Input for this task.
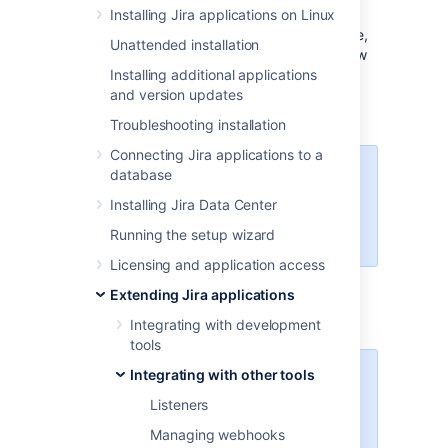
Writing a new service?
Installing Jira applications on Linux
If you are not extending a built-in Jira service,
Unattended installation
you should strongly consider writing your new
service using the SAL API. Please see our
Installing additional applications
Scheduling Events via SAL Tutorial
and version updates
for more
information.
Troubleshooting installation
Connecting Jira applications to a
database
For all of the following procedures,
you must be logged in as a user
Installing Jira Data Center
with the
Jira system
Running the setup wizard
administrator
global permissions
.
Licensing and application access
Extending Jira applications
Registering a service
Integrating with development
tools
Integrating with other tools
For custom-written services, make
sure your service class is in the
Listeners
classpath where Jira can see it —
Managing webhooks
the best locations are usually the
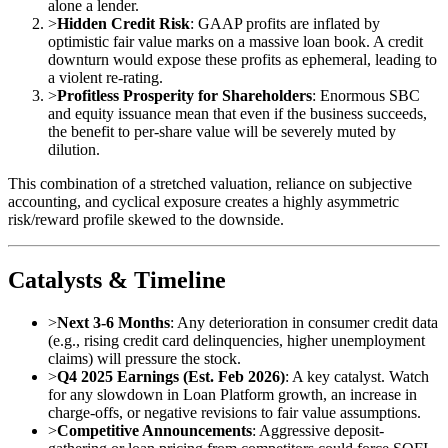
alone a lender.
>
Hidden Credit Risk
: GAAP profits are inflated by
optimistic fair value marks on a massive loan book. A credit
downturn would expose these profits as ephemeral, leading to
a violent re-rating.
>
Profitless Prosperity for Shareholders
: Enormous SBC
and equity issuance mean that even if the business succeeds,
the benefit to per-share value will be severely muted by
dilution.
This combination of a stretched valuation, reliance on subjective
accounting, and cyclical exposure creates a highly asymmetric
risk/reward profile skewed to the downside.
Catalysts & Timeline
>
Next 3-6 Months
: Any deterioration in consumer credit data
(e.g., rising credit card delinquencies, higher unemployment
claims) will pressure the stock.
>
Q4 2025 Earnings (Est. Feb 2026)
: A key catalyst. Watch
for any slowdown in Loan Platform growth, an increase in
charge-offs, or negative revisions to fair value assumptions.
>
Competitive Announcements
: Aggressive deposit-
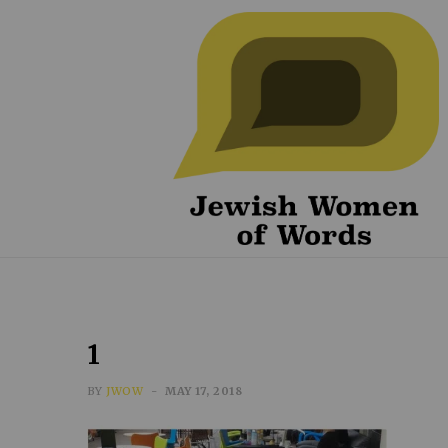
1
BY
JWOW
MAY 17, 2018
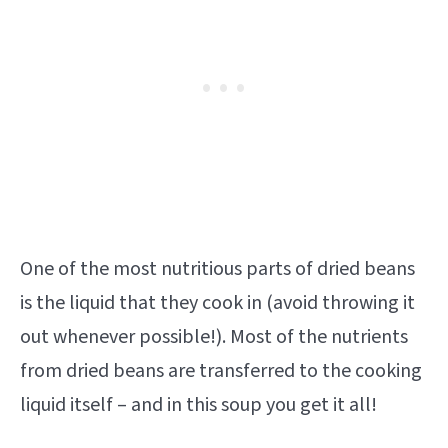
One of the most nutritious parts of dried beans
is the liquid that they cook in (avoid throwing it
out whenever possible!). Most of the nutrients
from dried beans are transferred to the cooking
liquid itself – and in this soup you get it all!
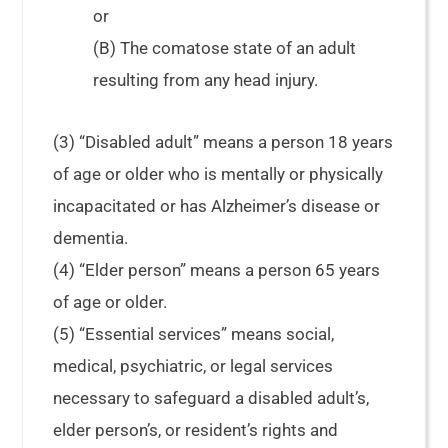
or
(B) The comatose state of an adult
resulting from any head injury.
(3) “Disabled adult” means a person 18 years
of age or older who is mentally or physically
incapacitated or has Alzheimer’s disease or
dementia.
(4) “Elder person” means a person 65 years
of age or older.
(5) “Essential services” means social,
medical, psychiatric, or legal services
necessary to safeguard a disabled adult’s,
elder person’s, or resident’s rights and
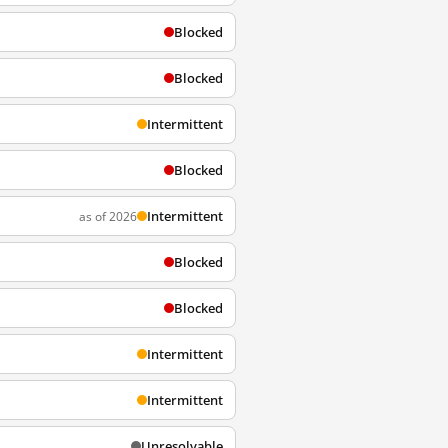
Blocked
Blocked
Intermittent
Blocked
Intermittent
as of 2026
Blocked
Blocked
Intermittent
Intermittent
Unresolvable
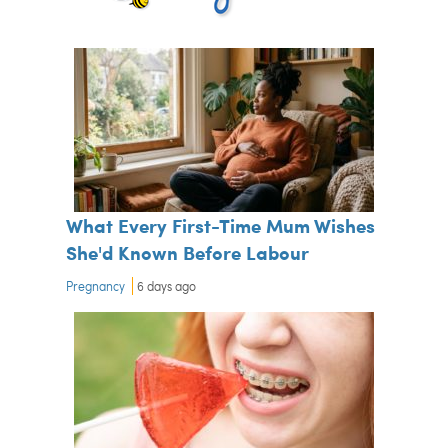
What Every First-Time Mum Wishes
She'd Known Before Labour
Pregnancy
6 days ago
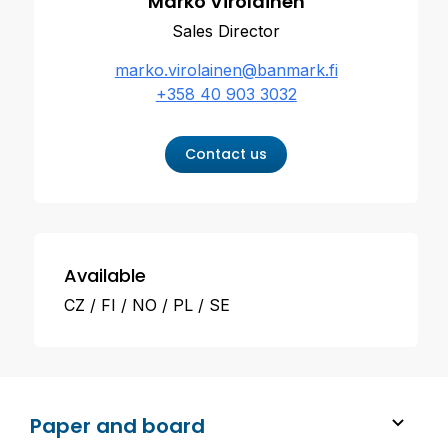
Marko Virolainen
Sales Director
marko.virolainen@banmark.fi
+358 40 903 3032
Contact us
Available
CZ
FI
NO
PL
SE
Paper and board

Activity.
What are the lines above from the one with "you must be logged in as a user" to the one with "accounting, and cyclical", both included? Reproduce them exactly, without pictures.

Answer below.
you must be logged in as a user
Installing Jira Data Center
with the
Jira system
Running the setup wizard
administrator
global permissions
.
Licensing and application access
Extending Jira applications
Registering a service
Integrating with development
tools
Integrating with other tools
For custom-written services, make
sure your service class is in the
Listeners
classpath where Jira can see it —
Managing webhooks
the best locations are usually the
alone a lender.
>
Hidden Credit Risk
: GAAP profits are inflated by
optimistic fair value marks on a massive loan book. A credit
downturn would expose these profits as ephemeral, leading to
a violent re-rating.
>
Profitless Prosperity for Shareholders
: Enormous SBC
and equity issuance mean that even if the business succeeds,
the benefit to per-share value will be severely muted by
dilution.
This combination of a stretched valuation, reliance on subjective
accounting, and cyclical exposure creates a highly asymmetric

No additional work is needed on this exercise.